Tu as toujours été la plus rapide
C’est par cette phrase amusée qu’il l’accueillit quand elle entra dans la chambre de l’hôpital.
Il avait à peine eu le temps de rassurer son fils et de raccrocher qu’elle était déjà arrivée.
Combien de fois les avait-elle précédés sur les chemins, combien de fois avait-elle devancé ses désirs, combien de fois avait-elle pressenti avant eux les écueils à éviter, les directions à prendre.
Ce n’est qu’au début de leur relation qu’il avait été le premier à savoir qu’elle l’accompagnerait toujours.
Bien des choses lui échappaient à présent ; impression fugace d’être en fugue perpétuelle avec lui-même. Toujours il partait vers des souvenirs lointains, et toujours il revenait à un présent incertain dont les contours lui échappaient de plus en plus fréquemment.
Sa présence le rassurait, il la regardait comme un ancrage d’une bienfaisance vitale. Ils avaient vieilli ensemble et les images de leur jeunesse se superposaient sans cesse, troublant ses repères. Ses cheveux blancs, sa silhouette épaissie n’effaçaient pas ses traits rieurs et joyeux de leurs années de folles randonnées.
As-tu rangé la serviette blanche en nid d’abeille que j’avais sur l’épaule ? Il la regarda. Oui il fallait la rapporter à l’hôtel pensa-t-il, soudain inquiet. Elle le calma.

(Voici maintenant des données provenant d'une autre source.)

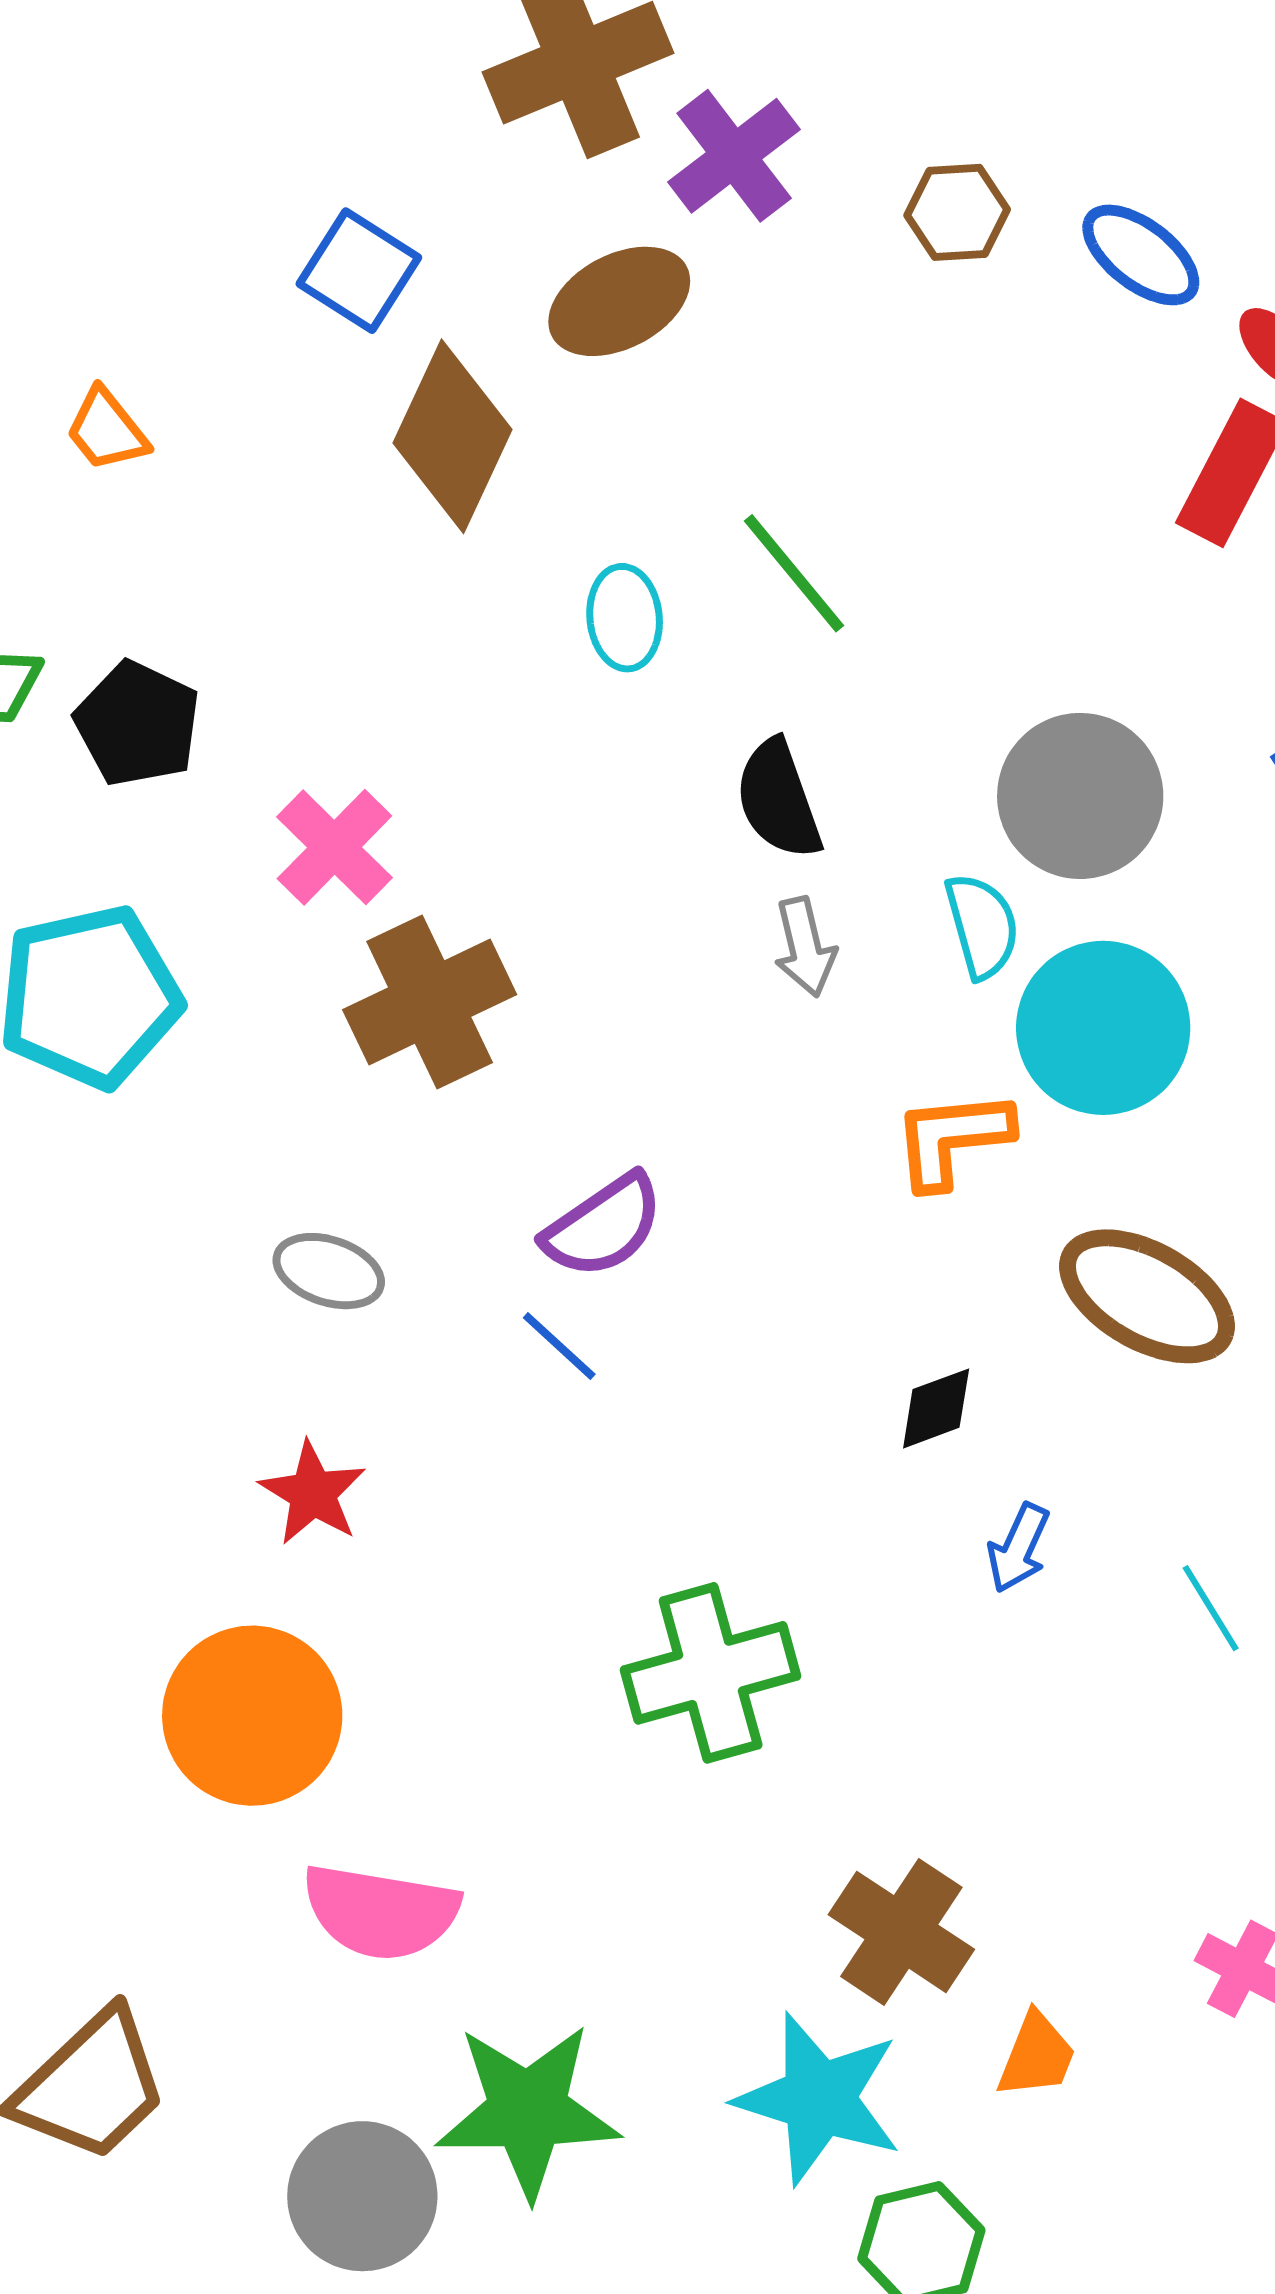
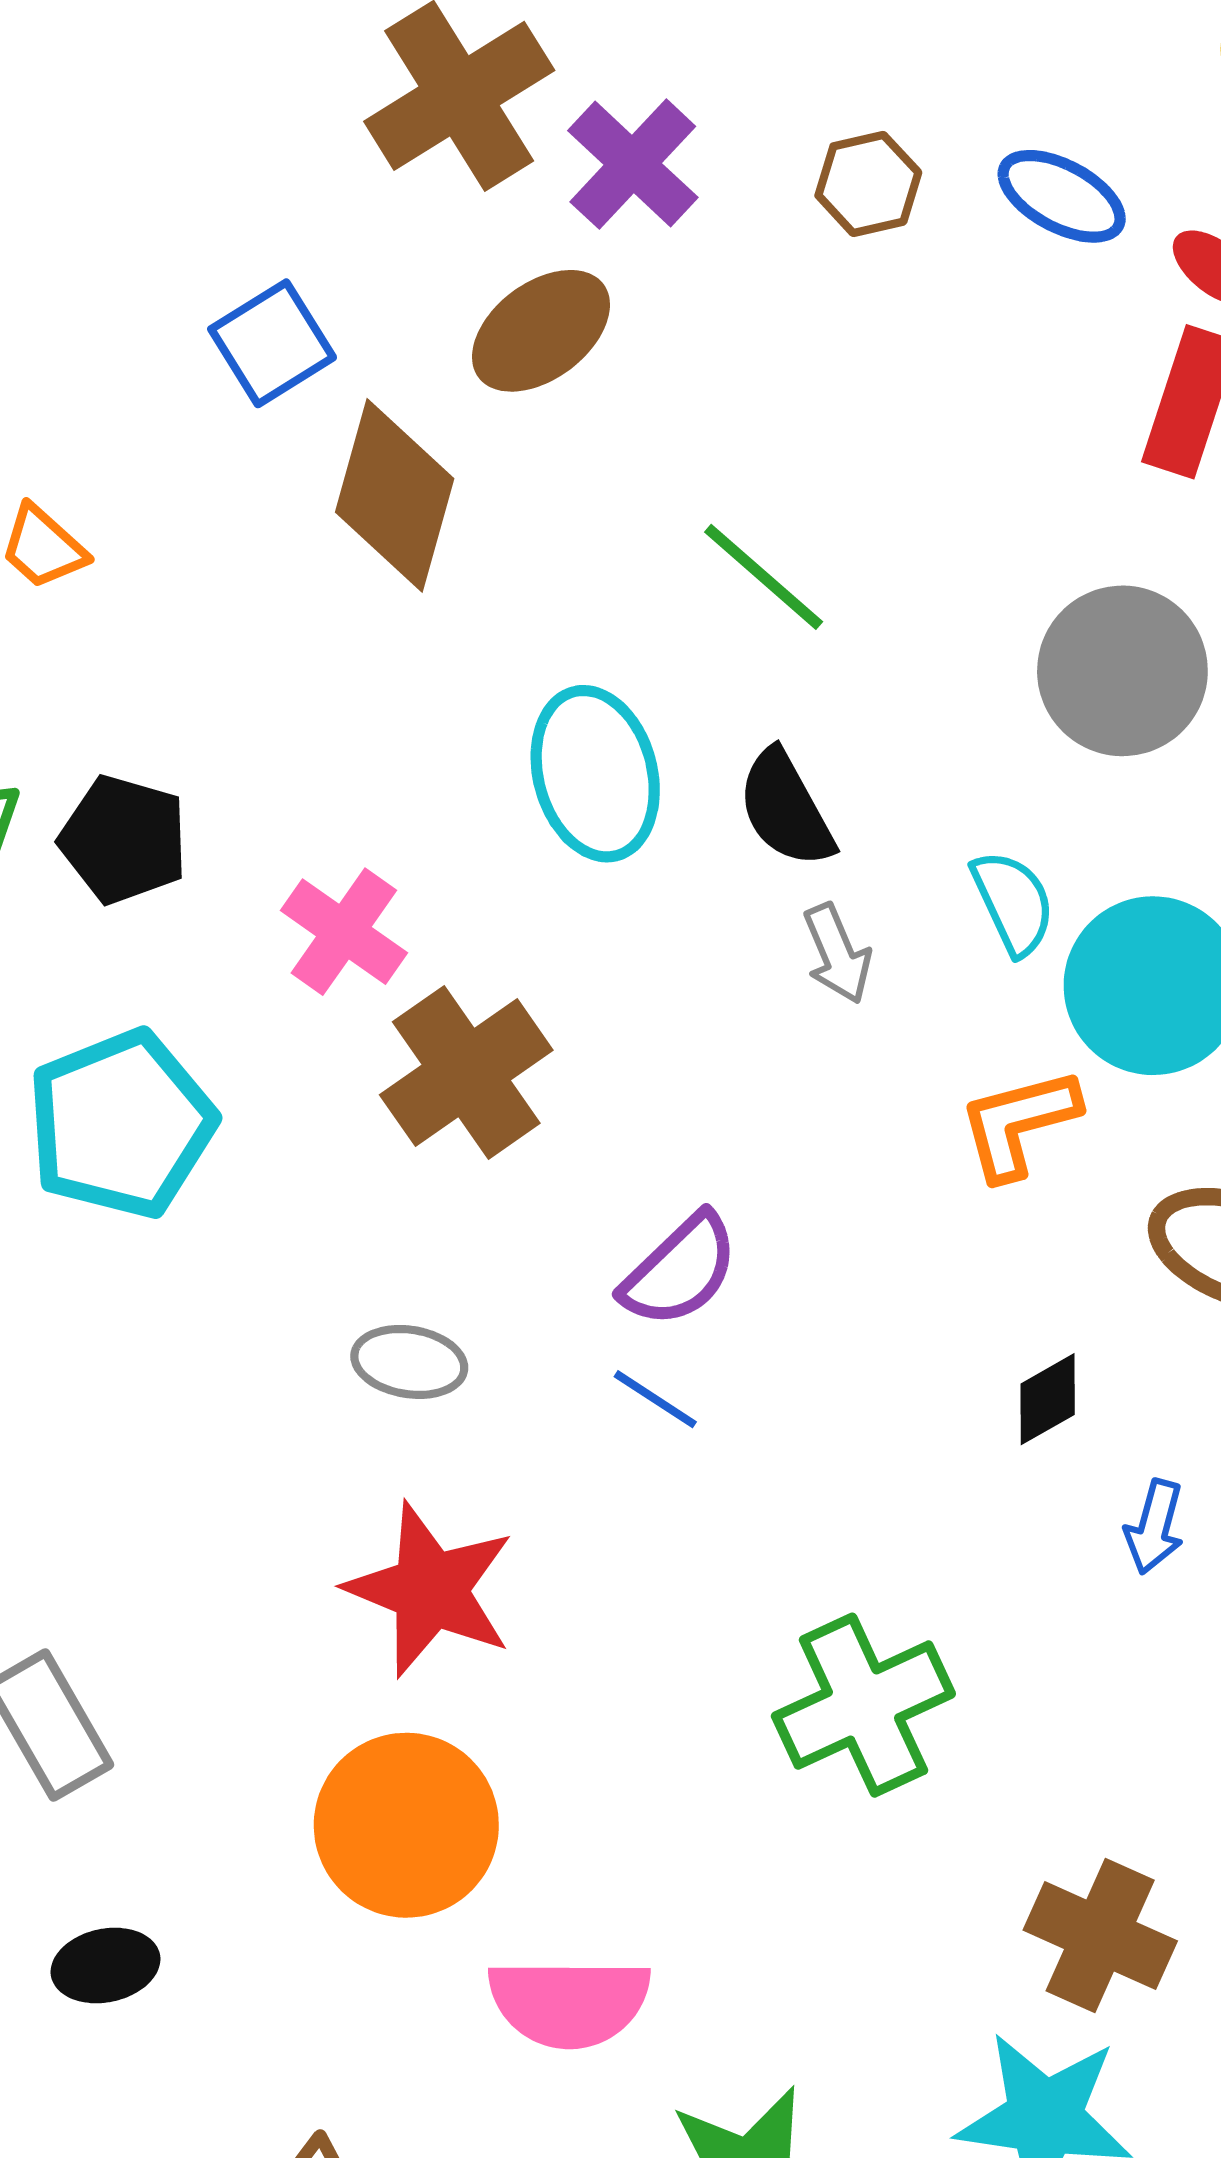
blue square: (359, 271) -> (272, 343), turned 35
cyan ellipse: (625, 618) -> (595, 774), moved, size x1.6
gray circle: (1080, 796) -> (1122, 671), moved
red star: (313, 1493) -> (430, 1590), size x1.6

Il se sentit fatigué, fatigué d’avoir gravi ce paysage de montagne accroché au mur ; le bruit de l’eau lui arrivait par saccades, le parfum des genêts et des asphodèles le fit sourire. Les bambous s’élevaient avec légèreté et l’emmenaient vers les chemins.
Il faudra bien graisser mes chaussures, dit-il. Oui toujours bien graisser la peau quand elle a pris l’eau.
Il se renversa sur ses oreillers, se sentit en sécurité quand elle lui prit la main. Le contact de sa paume serrée contre la sienne le fit s’évader de nouveau. Toujours elle le tenait pour descendre les roches escarpées. Plus jeune de quelques années seulement, elle était beaucoup plus alerte. Son énergie le gagnait. Les pentes abruptes des montagnes de Chine se gravissaient allègrement, jusqu’aux monastères en haut des cimes.
Où ai-je mis mon bonnet jaune ?
Il se leva avec difficulté pour s’assurer qu’il se trouvait dans son placard. Elle l’accompagna, lui sourit et le rassura : elle l’avait pris ce matin pour se réchauffer dehors mais lui rapporterait dès le lendemain matin. Il se recoucha, apaisé. Elle lui fit entendre un air de musique chinoise, elle avait compris qu’il parcourait à nouveau ces sentiers de marche qu’ils foulaient ensemble.
Elle aussi se rappelait ces années de randonnées lointaines. Souvent il la replongeait, malgré elle, dans cette nostalgie du bonheur perdu. Cette maladie est cruelle. Elle éloigne les êtres alors même que la présence est encore plus forte, plus pesante.
En face d’elle, son Manouk s’imposait, de tout le poids de son corps branlant et pourtant rien de ce qu’il avait été n’existait plus.
Certes il la reconnaissait encore, souriait à son arrivée, lui adressait quelques remarques qui parfois faisaient sens ; ce monastère des Bonnets jaunes avec ses moulins de prière, ses façades blanches tout en haut de ses immenses escaliers, qu’ils avaient franchi ensemble. Elle riait de toujours le devancer. C’était un jeu entre eux.
Pourra-t-elle un jour revivre des moments comme ceux-là ? La dérive de ses pensées à elle était bien consciente.
Elle s’ancrait d’autant plus dans le réel que la charge du quotidien se faisait de plus en plus lourde.
Tous les après-midis elle venait le voir mais repartait toujours vaincue. Elle savait que son degré de conscience devenait de plus en plus évanescent.
Tandis qu’il l’emportait parfois dans ses délires, elle, se contentait de regarder les cadres de leurs photos anciennes.
Il lui vint alors l’idée de s’inscrire à un cours de qi qong, un moyen peut-être de retrouver de l’équilibre dans la continuité de leur vie.